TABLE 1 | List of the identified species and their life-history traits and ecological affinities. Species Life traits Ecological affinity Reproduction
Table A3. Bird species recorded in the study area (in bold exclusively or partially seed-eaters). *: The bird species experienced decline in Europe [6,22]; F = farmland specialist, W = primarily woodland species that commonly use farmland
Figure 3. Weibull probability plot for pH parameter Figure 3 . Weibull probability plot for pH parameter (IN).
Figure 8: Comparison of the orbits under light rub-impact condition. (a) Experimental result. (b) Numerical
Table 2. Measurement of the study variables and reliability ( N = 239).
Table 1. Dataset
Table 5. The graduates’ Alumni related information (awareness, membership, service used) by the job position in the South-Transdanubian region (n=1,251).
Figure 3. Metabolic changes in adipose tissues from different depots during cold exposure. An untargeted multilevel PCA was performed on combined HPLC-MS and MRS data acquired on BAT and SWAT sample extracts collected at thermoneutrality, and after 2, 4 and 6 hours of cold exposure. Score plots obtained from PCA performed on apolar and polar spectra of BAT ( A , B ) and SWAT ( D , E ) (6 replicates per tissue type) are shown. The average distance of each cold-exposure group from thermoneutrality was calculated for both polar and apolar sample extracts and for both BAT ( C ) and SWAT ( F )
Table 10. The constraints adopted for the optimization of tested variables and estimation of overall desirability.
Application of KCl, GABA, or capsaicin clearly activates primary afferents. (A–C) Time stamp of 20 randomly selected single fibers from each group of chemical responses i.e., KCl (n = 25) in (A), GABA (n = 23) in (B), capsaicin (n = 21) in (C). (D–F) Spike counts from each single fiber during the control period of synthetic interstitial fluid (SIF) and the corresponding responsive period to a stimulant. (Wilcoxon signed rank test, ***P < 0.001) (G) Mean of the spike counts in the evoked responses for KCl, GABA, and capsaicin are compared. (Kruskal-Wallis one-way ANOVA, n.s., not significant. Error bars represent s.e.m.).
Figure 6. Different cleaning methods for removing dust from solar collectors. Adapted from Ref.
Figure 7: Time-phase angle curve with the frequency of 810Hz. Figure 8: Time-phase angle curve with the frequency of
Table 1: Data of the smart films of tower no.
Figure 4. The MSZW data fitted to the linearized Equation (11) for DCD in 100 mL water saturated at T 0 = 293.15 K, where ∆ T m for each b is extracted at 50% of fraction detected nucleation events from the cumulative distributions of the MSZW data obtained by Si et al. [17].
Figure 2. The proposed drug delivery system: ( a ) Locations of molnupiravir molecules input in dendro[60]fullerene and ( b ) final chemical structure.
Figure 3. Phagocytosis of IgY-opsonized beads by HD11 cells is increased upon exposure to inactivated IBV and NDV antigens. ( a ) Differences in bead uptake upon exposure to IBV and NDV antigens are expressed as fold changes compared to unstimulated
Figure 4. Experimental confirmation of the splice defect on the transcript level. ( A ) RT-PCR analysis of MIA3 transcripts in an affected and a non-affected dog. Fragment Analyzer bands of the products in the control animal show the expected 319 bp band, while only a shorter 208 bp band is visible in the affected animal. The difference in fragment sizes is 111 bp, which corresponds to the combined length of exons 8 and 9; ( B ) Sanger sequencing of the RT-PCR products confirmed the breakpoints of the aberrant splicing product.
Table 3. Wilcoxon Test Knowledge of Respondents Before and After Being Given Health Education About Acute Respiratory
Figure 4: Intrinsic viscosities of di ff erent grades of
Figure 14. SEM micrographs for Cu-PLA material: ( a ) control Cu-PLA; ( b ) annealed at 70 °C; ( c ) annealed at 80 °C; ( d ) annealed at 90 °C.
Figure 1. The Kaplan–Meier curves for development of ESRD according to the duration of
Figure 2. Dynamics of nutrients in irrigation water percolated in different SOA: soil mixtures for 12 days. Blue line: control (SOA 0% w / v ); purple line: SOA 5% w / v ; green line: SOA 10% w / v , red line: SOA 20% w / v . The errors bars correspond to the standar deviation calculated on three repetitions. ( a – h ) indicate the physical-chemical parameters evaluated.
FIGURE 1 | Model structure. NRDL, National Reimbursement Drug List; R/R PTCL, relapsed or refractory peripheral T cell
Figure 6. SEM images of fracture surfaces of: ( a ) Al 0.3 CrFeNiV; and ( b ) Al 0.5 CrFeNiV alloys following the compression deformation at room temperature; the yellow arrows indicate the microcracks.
= = = = = = =
Task to complete: From the line containing "Figure 14. SEM" to the final line of the entries, print every line exactly and nothing else.

Solution below:
Figure 14. SEM micrographs for Cu-PLA material: ( a ) control Cu-PLA; ( b ) annealed at 70 °C; ( c ) annealed at 80 °C; ( d ) annealed at 90 °C.
Figure 1. The Kaplan–Meier curves for development of ESRD according to the duration of
Figure 2. Dynamics of nutrients in irrigation water percolated in different SOA: soil mixtures for 12 days. Blue line: control (SOA 0% w / v ); purple line: SOA 5% w / v ; green line: SOA 10% w / v , red line: SOA 20% w / v . The errors bars correspond to the standar deviation calculated on three repetitions. ( a – h ) indicate the physical-chemical parameters evaluated.
FIGURE 1 | Model structure. NRDL, National Reimbursement Drug List; R/R PTCL, relapsed or refractory peripheral T cell
Figure 6. SEM images of fracture surfaces of: ( a ) Al 0.3 CrFeNiV; and ( b ) Al 0.5 CrFeNiV alloys following the compression deformation at room temperature; the yellow arrows indicate the microcracks.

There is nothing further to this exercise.